Сергеич заметил, что управление чужим сознанием — дело не очень благородное. К тому же нынешние завихрения в потоке оплачиваются страданиями людей, и хотелось бы уменьшить эту плату. Тем более что экспансия с Юга создает угрозу и людям, и текстам, и смыслам. Там — другие смыслы.
Слова о страданиях и цене Принтам, видимо, счел данью политической корректности и не обратил на них внимания. А вот экспансия исламского мира его живо интересовала.
— Вам, как историку, конечно ясно, что наши нынешние страсти — рябь на океане, течения которого идут из древности. Север и Юг могут сосуществовать, но они не могут смешаться. Смыслы ислама плохо переводимы на иные смысловые языки, и поэтому он не сможет завоевать мир. В своем буйстве он нанесет разрушения, и застынет там, где мы с вами его остановим.
— Почему мы с вами? «Мы» еще ничего не решили.
— Но для вас-то вопрос, вероятно, решен. Вы ведь испытали их удар на себе.
— А я не уверен, что это был их удар.
Сергеич сказал это из духа противоречия. Но про себя подумал: «А действительно, в свете всего известного вовсе не факт, что Халифат заказал покушение на меня».
Лицо собеседника было совершенно спокойно и непроницаемо. Сергеич посмотрел не на лицо, а за лицо и увидел замешательство. Академик Принтам выстроил весь разговор, и тут в тексте образовалась дыра, которая была для него как для филолога непереносима. Принтам был поражен: оказывается, Романов не верил, что на него покушались исламисты. При всей очевидности этого факта он знал что-то еще. Что?
— Тогда чей же?
— Мы ищем.
— Могу ли я чем-либо помочь в этих поисках?
— Можете. Вы общались с Софьей незадолго...
— Ах, Софья! Сама мудрость! Да, это было очень интересно, у меня есть запись. Хотя какое это имеет отношение к вашему делу?
— Похоже, у нас с Софьей были общие враги. Вы, кстати, не боитесь пострадать от этой развязанной сейчас охоты на экспертов?

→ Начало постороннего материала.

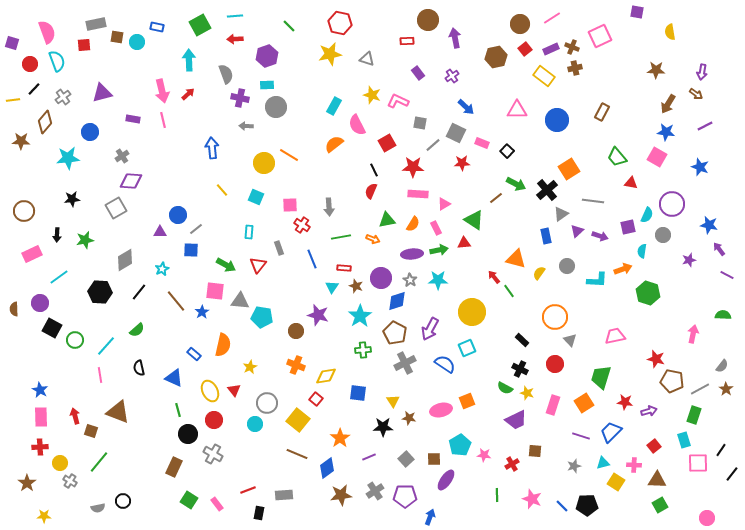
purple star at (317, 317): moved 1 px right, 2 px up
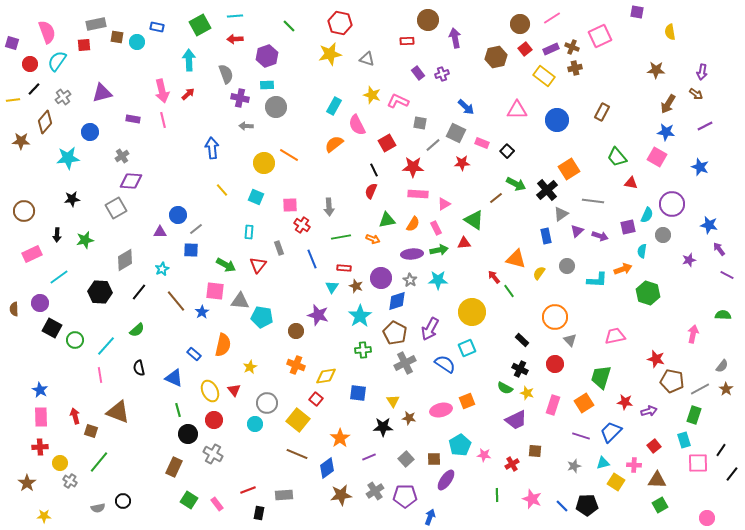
cyan semicircle at (57, 61): rotated 125 degrees counterclockwise
purple cross at (452, 76): moved 10 px left, 2 px up; rotated 16 degrees clockwise
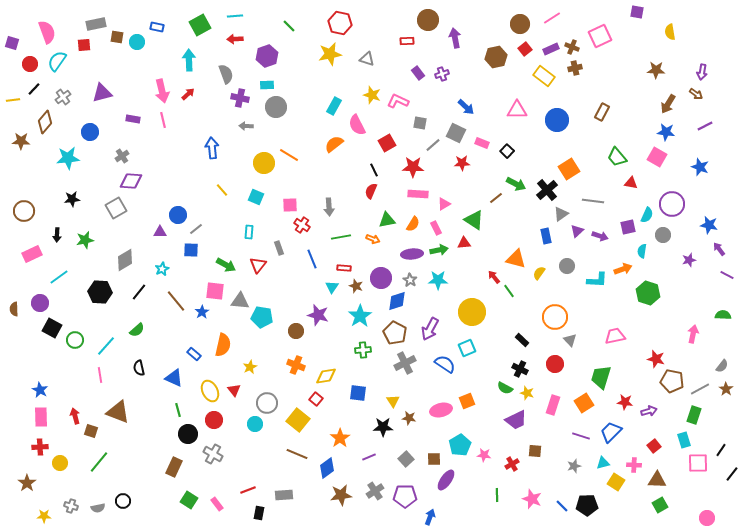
gray cross at (70, 481): moved 1 px right, 25 px down; rotated 16 degrees counterclockwise
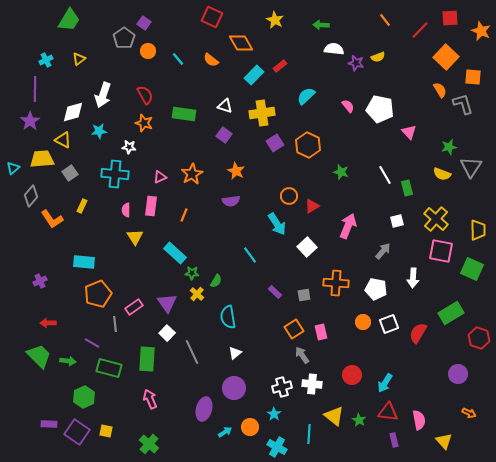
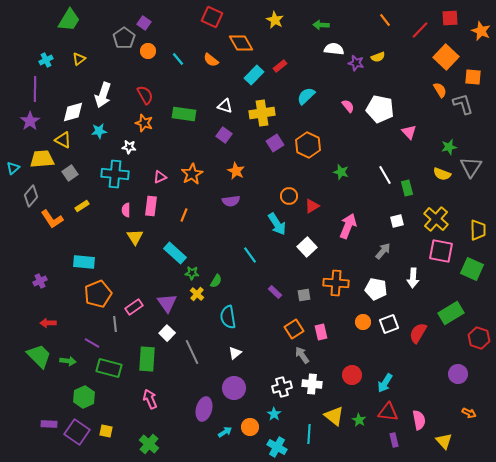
yellow rectangle at (82, 206): rotated 32 degrees clockwise
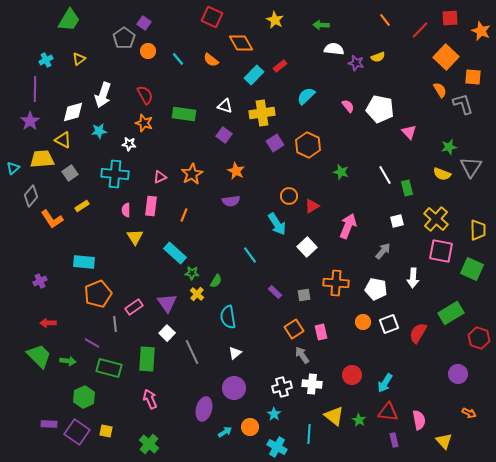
white star at (129, 147): moved 3 px up
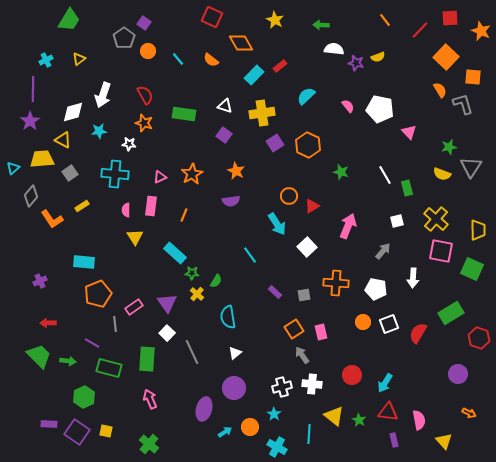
purple line at (35, 89): moved 2 px left
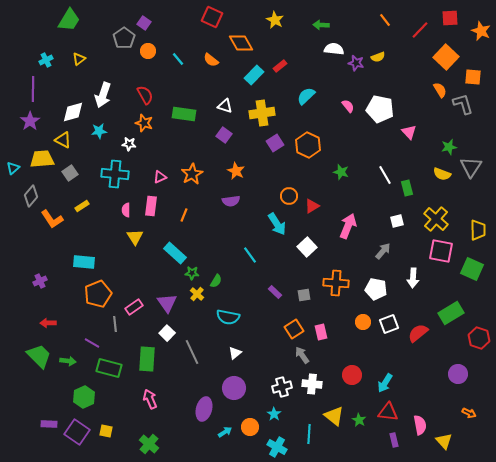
cyan semicircle at (228, 317): rotated 70 degrees counterclockwise
red semicircle at (418, 333): rotated 20 degrees clockwise
pink semicircle at (419, 420): moved 1 px right, 5 px down
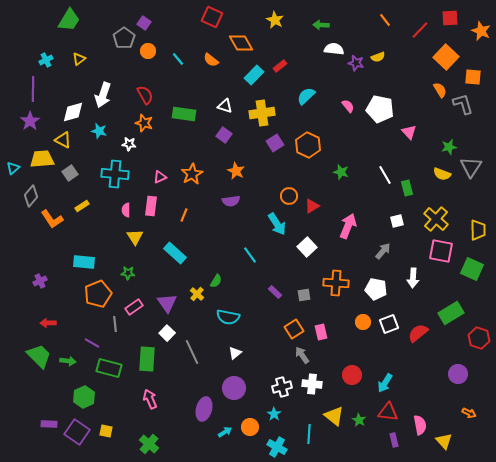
cyan star at (99, 131): rotated 21 degrees clockwise
green star at (192, 273): moved 64 px left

Романов давно готовился ввернуть этот коварный вопрос, и вот Принтам сам «подставился» под него. Если он что-то знает о заказчиках охоты на экспертов, где они с Софьей стали мишенями, обязательно выдаст себя. В общем, надежда оправдалась, но как-то странно. Принтам заохал:
— В наше время всего стоит опасаться. Бедная Софья. Но вы тут ни при чем. На вас, почтеннейший Серж, никто не охотится.